--- BEGIN Recorded data ---

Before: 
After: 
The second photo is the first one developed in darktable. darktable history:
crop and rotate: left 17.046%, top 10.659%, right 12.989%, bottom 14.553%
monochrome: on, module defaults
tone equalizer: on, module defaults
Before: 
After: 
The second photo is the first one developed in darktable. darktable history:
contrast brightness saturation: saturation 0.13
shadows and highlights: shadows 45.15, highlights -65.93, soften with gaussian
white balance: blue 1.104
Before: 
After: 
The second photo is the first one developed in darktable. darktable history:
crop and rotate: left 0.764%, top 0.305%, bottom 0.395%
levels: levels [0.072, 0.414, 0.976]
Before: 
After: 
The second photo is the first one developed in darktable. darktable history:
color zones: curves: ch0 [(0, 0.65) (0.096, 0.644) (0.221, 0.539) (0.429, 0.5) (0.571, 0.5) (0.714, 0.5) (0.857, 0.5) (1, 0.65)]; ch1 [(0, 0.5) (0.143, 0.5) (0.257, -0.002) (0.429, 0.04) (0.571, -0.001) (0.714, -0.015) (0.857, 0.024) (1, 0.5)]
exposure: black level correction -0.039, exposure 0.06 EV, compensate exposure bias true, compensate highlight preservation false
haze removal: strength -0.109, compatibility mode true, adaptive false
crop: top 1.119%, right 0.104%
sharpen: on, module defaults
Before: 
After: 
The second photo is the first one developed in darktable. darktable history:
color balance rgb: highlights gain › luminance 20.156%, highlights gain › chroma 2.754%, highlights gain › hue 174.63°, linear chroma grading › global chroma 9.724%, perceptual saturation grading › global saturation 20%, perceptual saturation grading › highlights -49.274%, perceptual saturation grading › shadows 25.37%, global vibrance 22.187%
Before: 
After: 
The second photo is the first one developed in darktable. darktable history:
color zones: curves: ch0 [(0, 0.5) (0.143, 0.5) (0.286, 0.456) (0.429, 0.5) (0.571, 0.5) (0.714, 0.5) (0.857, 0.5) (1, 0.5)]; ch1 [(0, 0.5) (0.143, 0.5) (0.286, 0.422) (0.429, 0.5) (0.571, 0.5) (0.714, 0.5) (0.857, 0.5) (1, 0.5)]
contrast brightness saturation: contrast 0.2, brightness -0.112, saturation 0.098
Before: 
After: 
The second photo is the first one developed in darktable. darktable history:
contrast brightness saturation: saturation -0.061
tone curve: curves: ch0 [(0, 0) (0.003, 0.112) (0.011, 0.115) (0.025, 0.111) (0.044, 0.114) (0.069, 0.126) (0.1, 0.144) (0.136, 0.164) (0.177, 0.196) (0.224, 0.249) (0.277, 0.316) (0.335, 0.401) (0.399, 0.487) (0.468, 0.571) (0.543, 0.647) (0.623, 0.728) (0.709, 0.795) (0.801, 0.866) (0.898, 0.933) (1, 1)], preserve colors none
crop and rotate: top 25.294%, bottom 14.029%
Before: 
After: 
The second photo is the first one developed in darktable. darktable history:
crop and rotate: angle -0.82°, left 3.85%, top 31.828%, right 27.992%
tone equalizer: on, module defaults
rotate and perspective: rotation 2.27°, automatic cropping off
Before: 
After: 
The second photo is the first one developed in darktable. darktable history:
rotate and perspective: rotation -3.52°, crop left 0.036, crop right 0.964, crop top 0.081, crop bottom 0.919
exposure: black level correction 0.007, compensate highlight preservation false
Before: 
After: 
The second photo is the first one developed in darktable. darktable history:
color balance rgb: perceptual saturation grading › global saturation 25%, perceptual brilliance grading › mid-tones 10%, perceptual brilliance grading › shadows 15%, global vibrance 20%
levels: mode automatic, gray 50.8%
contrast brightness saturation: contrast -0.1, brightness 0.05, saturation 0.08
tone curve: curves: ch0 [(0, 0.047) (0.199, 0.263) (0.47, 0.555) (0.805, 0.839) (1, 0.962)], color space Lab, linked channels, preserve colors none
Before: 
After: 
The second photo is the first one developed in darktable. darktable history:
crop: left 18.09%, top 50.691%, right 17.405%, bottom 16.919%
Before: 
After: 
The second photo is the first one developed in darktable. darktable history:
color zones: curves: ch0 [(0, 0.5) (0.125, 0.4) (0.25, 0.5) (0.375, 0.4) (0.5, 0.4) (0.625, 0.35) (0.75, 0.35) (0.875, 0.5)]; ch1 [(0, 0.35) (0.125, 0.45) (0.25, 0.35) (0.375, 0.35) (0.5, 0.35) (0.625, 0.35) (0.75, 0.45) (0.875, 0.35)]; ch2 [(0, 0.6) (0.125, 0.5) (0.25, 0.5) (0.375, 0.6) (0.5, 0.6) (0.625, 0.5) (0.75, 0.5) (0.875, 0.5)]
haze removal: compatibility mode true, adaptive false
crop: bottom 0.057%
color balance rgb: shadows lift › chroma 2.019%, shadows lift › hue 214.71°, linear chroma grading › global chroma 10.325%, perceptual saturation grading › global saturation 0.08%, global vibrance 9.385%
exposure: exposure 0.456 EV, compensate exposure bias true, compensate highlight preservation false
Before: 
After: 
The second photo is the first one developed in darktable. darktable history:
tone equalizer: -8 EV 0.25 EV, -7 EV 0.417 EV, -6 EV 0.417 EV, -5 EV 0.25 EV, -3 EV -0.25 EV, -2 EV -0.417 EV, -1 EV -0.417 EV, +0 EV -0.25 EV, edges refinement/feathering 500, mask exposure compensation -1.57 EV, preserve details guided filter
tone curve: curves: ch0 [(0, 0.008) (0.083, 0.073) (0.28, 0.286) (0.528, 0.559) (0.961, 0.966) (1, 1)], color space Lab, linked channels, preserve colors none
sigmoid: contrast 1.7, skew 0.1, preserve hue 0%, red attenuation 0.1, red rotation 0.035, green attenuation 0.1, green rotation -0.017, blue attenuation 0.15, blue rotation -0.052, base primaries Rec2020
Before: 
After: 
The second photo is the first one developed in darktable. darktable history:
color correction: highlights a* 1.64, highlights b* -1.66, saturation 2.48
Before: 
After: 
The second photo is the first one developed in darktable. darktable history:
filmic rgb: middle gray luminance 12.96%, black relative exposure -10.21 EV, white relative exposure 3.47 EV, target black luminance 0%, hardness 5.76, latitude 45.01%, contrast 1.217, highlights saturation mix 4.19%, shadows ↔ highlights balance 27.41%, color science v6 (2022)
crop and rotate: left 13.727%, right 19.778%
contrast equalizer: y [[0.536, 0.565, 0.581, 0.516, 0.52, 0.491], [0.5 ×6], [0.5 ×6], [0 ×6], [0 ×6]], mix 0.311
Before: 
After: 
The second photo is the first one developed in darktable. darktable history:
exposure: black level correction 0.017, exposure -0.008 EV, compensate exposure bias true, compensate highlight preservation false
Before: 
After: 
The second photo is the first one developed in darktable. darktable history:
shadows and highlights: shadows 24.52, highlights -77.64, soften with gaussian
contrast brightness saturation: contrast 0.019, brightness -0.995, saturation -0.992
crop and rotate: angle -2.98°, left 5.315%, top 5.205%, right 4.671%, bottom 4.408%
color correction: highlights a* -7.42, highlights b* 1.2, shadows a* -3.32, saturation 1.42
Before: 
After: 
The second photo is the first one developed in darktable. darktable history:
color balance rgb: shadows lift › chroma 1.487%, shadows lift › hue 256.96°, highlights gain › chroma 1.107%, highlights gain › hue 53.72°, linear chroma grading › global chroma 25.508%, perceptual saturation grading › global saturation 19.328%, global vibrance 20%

--- END Recorded data ---

**What to produce:**
Set out every line of the entries above as a Markdown table with two columns, Row and Line. Number the rows in order and omit blank lines.

**Problem solution:**
| Row | Line |
|---|---|
| 1 | Before:  |
| 2 | After:  |
| 3 | The second photo is the first one developed in darktable. darktable history: |
| 4 | crop and rotate: left 17.046%, top 10.659%, right 12.989%, bottom 14.553% |
| 5 | monochrome: on, module defaults |
| 6 | tone equalizer: on, module defaults |
| 7 | Before:  |
| 8 | After:  |
| 9 | The second photo is the first one developed in darktable. darktable history: |
| 10 | contrast brightness saturation: saturation 0.13 |
| 11 | shadows and highlights: shadows 45.15, highlights -65.93, soften with gaussian |
| 12 | white balance: blue 1.104 |
| 13 | Before:  |
| 14 | After:  |
| 15 | The second photo is the first one developed in darktable. darktable history: |
| 16 | crop and rotate: left 0.764%, top 0.305%, bottom 0.395% |
| 17 | levels: levels [0.072, 0.414, 0.976] |
| 18 | Before:  |
| 19 | After:  |
| 20 | The second photo is the first one developed in darktable. darktable history: |
| 21 | color zones: curves: ch0 [(0, 0.65) (0.096, 0.644) (0.221, 0.539) (0.429, 0.5) (0.571, 0.5) (0.714, 0.5) (0.857, 0.5) (1, 0.65)]; ch1 [(0, 0.5) (0.143, 0.5) (0.257, -0.002) (0.429, 0.04) (0.571, -0.001) (0.714, -0.015) (0.857, 0.024) (1, 0.5)] |
| 22 | exposure: black level correction -0.039, exposure 0.06 EV, compensate exposure bias true, compensate highlight preservation false |
| 23 | haze removal: strength -0.109, compatibility mode true, adaptive false |
| 24 | crop: top 1.119%, right 0.104% |
| 25 | sharpen: on, module defaults |
| 26 | Before:  |
| 27 | After:  |
| 28 | The second photo is the first one developed in darktable. darktable history: |
| 29 | color balance rgb: highlights gain › luminance 20.156%, highlights gain › chroma 2.754%, highlights gain › hue 174.63°, linear chroma grading › global chroma 9.724%, perceptual saturation grading › global saturation 20%, perceptual saturation grading › highlights -49.274%, perceptual saturation grading › shadows 25.37%, global vibrance 22.187% |
| 30 | Before:  |
| 31 | After:  |
| 32 | The second photo is the first one developed in darktable. darktable history: |
| 33 | color zones: curves: ch0 [(0, 0.5) (0.143, 0.5) (0.286, 0.456) (0.429, 0.5) (0.571, 0.5) (0.714, 0.5) (0.857, 0.5) (1, 0.5)]; ch1 [(0, 0.5) (0.143, 0.5) (0.286, 0.422) (0.429, 0.5) (0.571, 0.5) (0.714, 0.5) (0.857, 0.5) (1, 0.5)] |
| 34 | contrast brightness saturation: contrast 0.2, brightness -0.112, saturation 0.098 |
| 35 | Before:  |
| 36 | After:  |
| 37 | The second photo is the first one developed in darktable. darktable history: |
| 38 | contrast brightness saturation: saturation -0.061 |
| 39 | tone curve: curves: ch0 [(0, 0) (0.003, 0.112) (0.011, 0.115) (0.025, 0.111) (0.044, 0.114) (0.069, 0.126) (0.1, 0.144) (0.136, 0.164) (0.177, 0.196) (0.224, 0.249) (0.277, 0.316) (0.335, 0.401) (0.399, 0.487) (0.468, 0.571) (0.543, 0.647) (0.623, 0.728) (0.709, 0.795) (0.801, 0.866) (0.898, 0.933) (1, 1)], preserve colors none |
| 40 | crop and rotate: top 25.294%, bottom 14.029% |
| 41 | Before:  |
| 42 | After:  |
| 43 | The second photo is the first one developed in darktable. darktable history: |
| 44 | crop and rotate: angle -0.82°, left 3.85%, top 31.828%, right 27.992% |
| 45 | tone equalizer: on, module defaults |
| 46 | rotate and perspective: rotation 2.27°, automatic cropping off |
| 47 | Before:  |
| 48 | After:  |
| 49 | The second photo is the first one developed in darktable. darktable history: |
| 50 | rotate and perspective: rotation -3.52°, crop left 0.036, crop right 0.964, crop top 0.081, crop bottom 0.919 |
| 51 | exposure: black level correction 0.007, compensate highlight preservation false |
| 52 | Before:  |
| 53 | After:  |
| 54 | The second photo is the first one developed in darktable. darktable history: |
| 55 | color balance rgb: perceptual saturation grading › global saturation 25%, perceptual brilliance grading › mid-tones 10%, perceptual brilliance grading › shadows 15%, global vibrance 20% |
| 56 | levels: mode automatic, gray 50.8% |
| 57 | contrast brightness saturation: contrast -0.1, brightness 0.05, saturation 0.08 |
| 58 | tone curve: curves: ch0 [(0, 0.047) (0.199, 0.263) (0.47, 0.555) (0.805, 0.839) (1, 0.962)], color space Lab, linked channels, preserve colors none |
| 59 | Before:  |
| 60 | After:  |
| 61 | The second photo is the first one developed in darktable. darktable history: |
| 62 | crop: left 18.09%, top 50.691%, right 17.405%, bottom 16.919% |
| 63 | Before:  |
| 64 | After:  |
| 65 | The second photo is the first one developed in darktable. darktable history: |
| 66 | color zones: curves: ch0 [(0, 0.5) (0.125, 0.4) (0.25, 0.5) (0.375, 0.4) (0.5, 0.4) (0.625, 0.35) (0.75, 0.35) (0.875, 0.5)]; ch1 [(0, 0.35) (0.125, 0.45) (0.25, 0.35) (0.375, 0.35) (0.5, 0.35) (0.625, 0.35) (0.75, 0.45) (0.875, 0.35)]; ch2 [(0, 0.6) (0.125, 0.5) (0.25, 0.5) (0.375, 0.6) (0.5, 0.6) (0.625, 0.5) (0.75, 0.5) (0.875, 0.5)] |
| 67 | haze removal: compatibility mode true, adaptive false |
| 68 | crop: bottom 0.057% |
| 69 | color balance rgb: shadows lift › chroma 2.019%, shadows lift › hue 214.71°, linear chroma grading › global chroma 10.325%, perceptual saturation grading › global saturation 0.08%, global vibrance 9.385% |
| 70 | exposure: exposure 0.456 EV, compensate exposure bias true, compensate highlight preservation false |
| 71 | Before:  |
| 72 | After:  |
| 73 | The second photo is the first one developed in darktable. darktable history: |
| 74 | tone equalizer: -8 EV 0.25 EV, -7 EV 0.417 EV, -6 EV 0.417 EV, -5 EV 0.25 EV, -3 EV -0.25 EV, -2 EV -0.417 EV, -1 EV -0.417 EV, +0 EV -0.25 EV, edges refinement/feathering 500, mask exposure compensation -1.57 EV, preserve details guided filter |
| 75 | tone curve: curves: ch0 [(0, 0.008) (0.083, 0.073) (0.28, 0.286) (0.528, 0.559) (0.961, 0.966) (1, 1)], color space Lab, linked channels, preserve colors none |
| 76 | sigmoid: contrast 1.7, skew 0.1, preserve hue 0%, red attenuation 0.1, red rotation 0.035, green attenuation 0.1, green rotation -0.017, blue attenuation 0.15, blue rotation -0.052, base primaries Rec2020 |
| 77 | Before:  |
| 78 | After:  |
| 79 | The second photo is the first one developed in darktable. darktable history: |
| 80 | color correction: highlights a* 1.64, highlights b* -1.66, saturation 2.48 |
| 81 | Before:  |
| 82 | After:  |
| 83 | The second photo is the first one developed in darktable. darktable history: |
| 84 | filmic rgb: middle gray luminance 12.96%, black relative exposure -10.21 EV, white relative exposure 3.47 EV, target black luminance 0%, hardness 5.76, latitude 45.01%, contrast 1.217, highlights saturation mix 4.19%, shadows ↔ highlights balance 27.41%, color science v6 (2022) |
| 85 | crop and rotate: left 13.727%, right 19.778% |
| 86 | contrast equalizer: y [[0.536, 0.565, 0.581, 0.516, 0.52, 0.491], [0.5 ×6], [0.5 ×6], [0 ×6], [0 ×6]], mix 0.311 |
| 87 | Before:  |
| 88 | After:  |
| 89 | The second photo is the first one developed in darktable. darktable history: |
| 90 | exposure: black level correction 0.017, exposure -0.008 EV, compensate exposure bias true, compensate highlight preservation false |
| 91 | Before:  |
| 92 | After:  |
| 93 | The second photo is the first one developed in darktable. darktable history: |
| 94 | shadows and highlights: shadows 24.52, highlights -77.64, soften with gaussian |
| 95 | contrast brightness saturation: contrast 0.019, brightness -0.995, saturation -0.992 |
| 96 | crop and rotate: angle -2.98°, left 5.315%, top 5.205%, right 4.671%, bottom 4.408% |
| 97 | color correction: highlights a* -7.42, highlights b* 1.2, shadows a* -3.32, saturation 1.42 |
| 98 | Before:  |
| 99 | After:  |
| 100 | The second photo is the first one developed in darktable. darktable history: |
| 101 | color balance rgb: shadows lift › chroma 1.487%, shadows lift › hue 256.96°, highlights gain › chroma 1.107%, highlights gain › hue 53.72°, linear chroma grading › global chroma 25.508%, perceptual saturation grading › global saturation 19.328%, global vibrance 20% |